2. Alibaba has a love-hate relationship with the Chinese government

Ma first ran into problems with the Chinese government with his China Pages effort, when trying to deal with strict regulations on private information. Ma explained to officials, “We are working on promoting China on the information superhighway,” but the internet was such a new concept that it was hard to get government support, and China Pages fizzled. Insistent on giving China a web presence, Ma switched gears and pursued e-commerce. “If we are a good team and know what we want to do, one of us can defeat ten of them. We can beat government agencies and big government companies because of our innovative spirit,” Ma says in the film. Eventually, Alibaba received government support as local officials began viewing the company as a job creator, Erisman explains in the film.
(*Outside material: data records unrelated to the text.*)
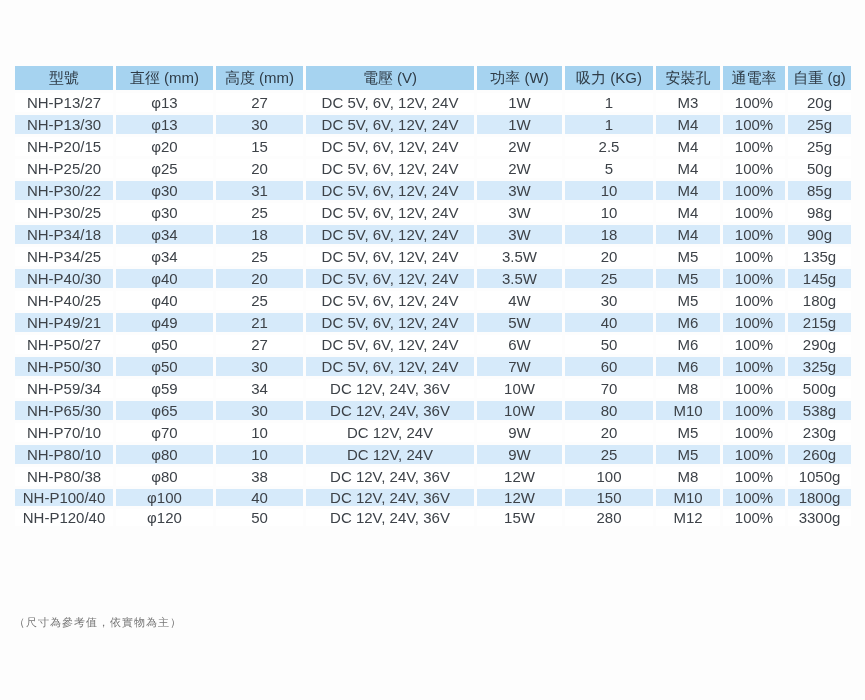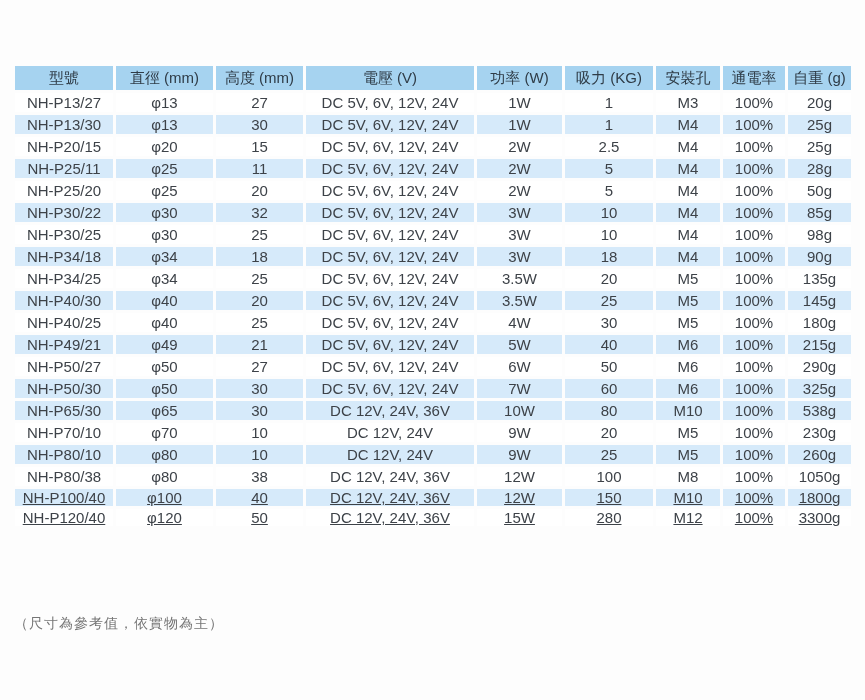"NH-P25/11" tr.alt { html: <tr> <td>NH-P25/11</td> <td>φ25</td> <td>11</td> <td>DC 5V, 6V, 12V, 24V</td> <td>2W</td> <td>5</td> <td>M4</td> <td>100%</td> <td>28g</td> </tr> -> none }
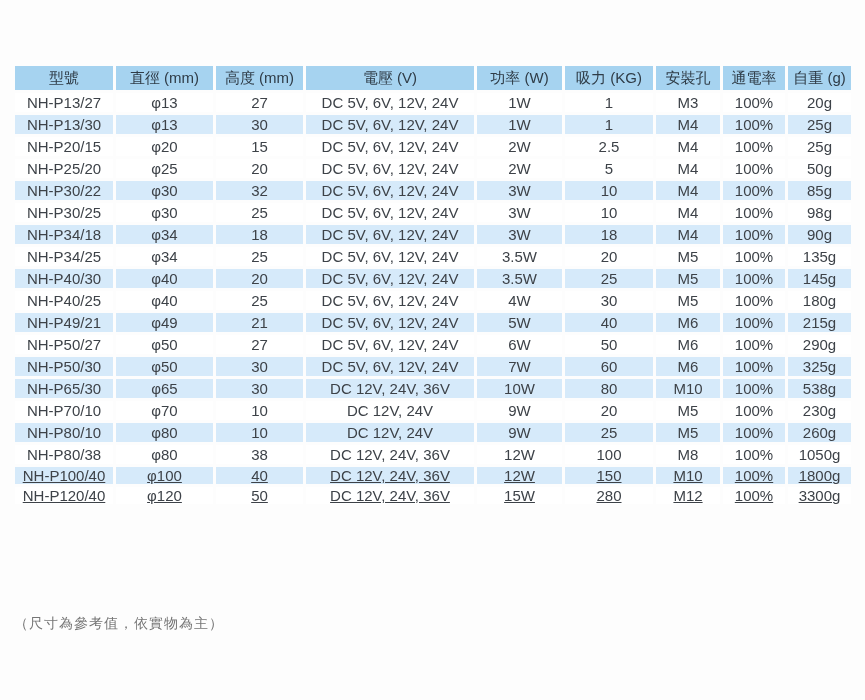"32" td { text: 32 -> 31 }
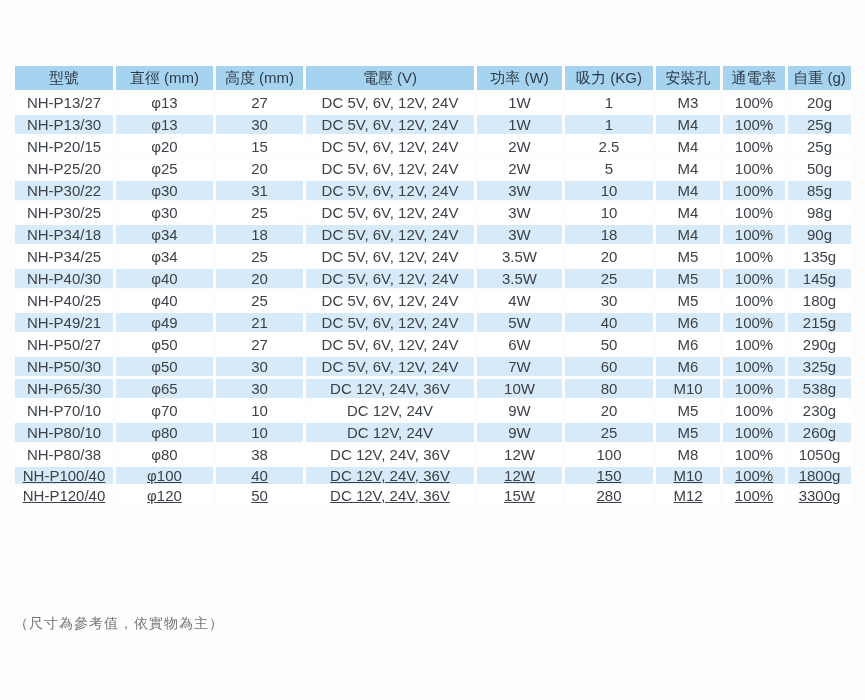"NH-P59/34" tr.plain { html: none -> <tr> <td>NH-P59/34</td> <td>φ59</td> <td>34</td> <td>DC 12V, 24V, 36V</td> <td>10W</td> <td>70</td> <td>M8</td> <td>100%</td> <td>500g</td> </tr> }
Still, each time Alibaba wanted to accept a new investment—such as when Yahoo bought a 40% stake in 2005 for $1 billion – it had to be approved by the government.

3. Alibaba’s archenemy is eBay

As eBay pushed further into the Chinese market during Alibaba’s early years, Ma felt threatened. In 2003 eBay acquired EachNet, a China-based auction site with a similar business model to its own. "[Ma] told me to be prepared for Alibaba's biggest challenge yet," Erisman explains. "We were going to war with eBay." To fend off eBay, Alibaba launched a new website called Taobao, a marketplace for consumer-to-consumer selling rather than business-to-business. Ma then upped the ante by waiving Taobao’s transaction fees for the first three years, while eBay kept charging. Ma hoped that by offering customers a better deal on Taobao than on eBay, his competitor would have to match it, cutting into eBay’s margins, or lose business—and back out of China altogether, according to Erisman. With the move, Alibaba “publicly declare[d] war on eBay,” Erisman narrates. For the sake of good sportsmanship, though, Ma made a ground rule that nobody was to launch any personal attacks against Meg Whitman, eBay’s CEO at the time. Within a few years, eBay, after belatedly cutting fees on EachNet, ended its business in China.

4. Alibaba founder Jack Ma is a rock star in China

If you think Americans treat Apple founder Steve Jobs as a celebrity, that’s nothing compared to how the Chinese venerate Alibaba founder Jack Ma, who addresses stadiums filled with fans in several scenes in the film. At a party to celebrate Alibaba’s tenth anniversary, instead of taking the stage in a his usual suit-and-tie, Ma emerged singing “Can You Feel the Love Tonight?” dressed like a rock star in a studded red and black leather jacket, nose earring and long blond wig. Ma is also known for delivering inspirational speeches, several of which are captured in the so-called “docu-memoir.” From pick-me-up speeches in the small apartment to presentations in front of crowds of journalists and investors, Ma continues to trumpet Alibaba’s potential—even as investors initially expressed concern about Alibaba’s low profits in its early days, and questioned its viability. “They called him crazy Jack,” Erisman says. “Yes, he seemed a bit crazy. But at least it seemed he was enjoying the ride.” Next stop on that ride: A huge, and possibly record-breaking, IPO.